JAKARTA (Arrahmah.com) – Pembicara kajian Islam tadabbur Al Quran, Parwis L Palembani mengajak masyarakat belajar rasa keadilan lewat kasus yang menimpa siswi SMP korban pemerkosaan dan pembunuhan di Bengkulu, Yuyun /Y (14). Kasus kekerasan pembunuhan dan disertai pemerkosaan yang dialami Y sontak menyita perhatian publik.
“Kasus ini sangat membuat geram masyarakat, bahkan banyak menyeruak ke permukaan kemarahan masyarakat,” ujarnya, baru-baru ini, lansir Republika Ahad (8/5/2016).
Alhasil, muncul wacana tentang hukuman mati atau kebiri, atau paling minim dihukum penjara seumur hidup bagi pelaku pemerkosaan yang disertai pembunuhan oleh belasan pelaku kejahatan.
Parwis yakin dengan kasus yang menimpa Y, pasti publik sepakat apapun agama dan sukunya jika pelaku pemerkosaan dan pembunuhan untuk dihukum mati. Di sini banyak yang menyuarakan hukuman berat bagi pelaku kekerasan tersebut, termasuk tindak pidana lainnya.
“Tahukah Anda, hukum Islam sudah jauh-jauh hari memberikan hukum keras bagi pelaku seperti ini, mulai dari cambukan, rajam atau bahkan paling dahsyat dengan hukuman salib dengan cara menyilang,” kata Parwis.
Hal ini telah tertuang sebagaimana firman Allah SWT, ‘Hukuman bagi orang-orang yang memerangi Allah dan Rasul-Nya dan membuat kerusakan di bumi hanyalah dibunuh atau disalib, atau dipotong tangan dan kaki mereka secara silang, atau diasingkan dari tempat kediamannya. Yang demikian itu kehinaan bagi mereka di dunia, dan di akhirat mereka mendapat azab yang besar’ (QS.5:33).
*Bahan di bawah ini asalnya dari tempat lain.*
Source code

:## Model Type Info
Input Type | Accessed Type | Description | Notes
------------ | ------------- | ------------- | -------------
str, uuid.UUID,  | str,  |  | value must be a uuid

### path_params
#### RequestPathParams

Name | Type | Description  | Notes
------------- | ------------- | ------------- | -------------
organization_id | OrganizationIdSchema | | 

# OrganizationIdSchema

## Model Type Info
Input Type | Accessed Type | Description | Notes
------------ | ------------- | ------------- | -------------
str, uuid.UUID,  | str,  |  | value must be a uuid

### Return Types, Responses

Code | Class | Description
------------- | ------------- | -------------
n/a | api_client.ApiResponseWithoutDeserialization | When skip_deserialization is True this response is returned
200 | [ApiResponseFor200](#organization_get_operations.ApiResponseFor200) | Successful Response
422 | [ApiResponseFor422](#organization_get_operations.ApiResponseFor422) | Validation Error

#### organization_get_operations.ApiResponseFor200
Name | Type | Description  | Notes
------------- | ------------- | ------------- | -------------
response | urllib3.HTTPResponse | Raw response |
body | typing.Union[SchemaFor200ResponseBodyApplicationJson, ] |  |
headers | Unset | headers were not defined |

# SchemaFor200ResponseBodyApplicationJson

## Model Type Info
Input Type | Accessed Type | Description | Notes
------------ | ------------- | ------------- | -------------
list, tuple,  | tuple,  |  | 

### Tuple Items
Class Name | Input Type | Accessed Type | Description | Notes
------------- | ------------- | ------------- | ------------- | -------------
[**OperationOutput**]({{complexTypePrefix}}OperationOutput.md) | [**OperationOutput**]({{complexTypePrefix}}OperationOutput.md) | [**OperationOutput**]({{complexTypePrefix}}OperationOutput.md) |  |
Yang mengherankan, kata Parwis, adalah mengapa banyak orang membenci dan antipati dengan hukum Islam diterapkan, tapi berharap hukuman berat bagi pelaku tindak pidana. Dia mengajak publik untuk menimbang keadilan seakan Anda adalah korban atau keluarga korban. “Dengan cara ini Anda akan tahu betapa adilnya hukum Allah lewat hukum syariah,” ujarnya.
Hampir setiap keluarga korban menilai, apapun putusan hakim, mereka selalu berharap agar pelaku dihukum seberat-beratnya baik hukuman mati, atau minimal penjara seumur hidup. Dengan demikian Anda pasti menyimpulkan bahwa hukum Allah adalah adil.
Parwis mengatakan hukum Islam menimbang keadilan lewat rasa yang ada pada diri keluarga korban, karena keluarga korban tidak mungkin bisa disogok karena mereka yang kehilangan. Sehingga adil baru tegak menurut mereka jika pelaku dihukum seberat-beratnya.
Keluarga korban diberikan beberapa pilihan, yakni menuntut hukum mati, meminta uang tebusan (diyat), atau memaafkan. Jika keluarga korban memilih opsi ketiga, maka di sana akan terlihat betapa indahnya hukum Islam, tapi jika yang dipilih opsi 1 atau 2, maka itu sangat wajar.
Namun hukum positif sepenuhnya merupakan kewenangan hakim. Hakim, kata Parwis, tidak merasakan kepedihan seperti yang dirasakan korban. Alhasil, tidak sedikit para hakim memutuskan perkara jauh dari harapan keluarga korban.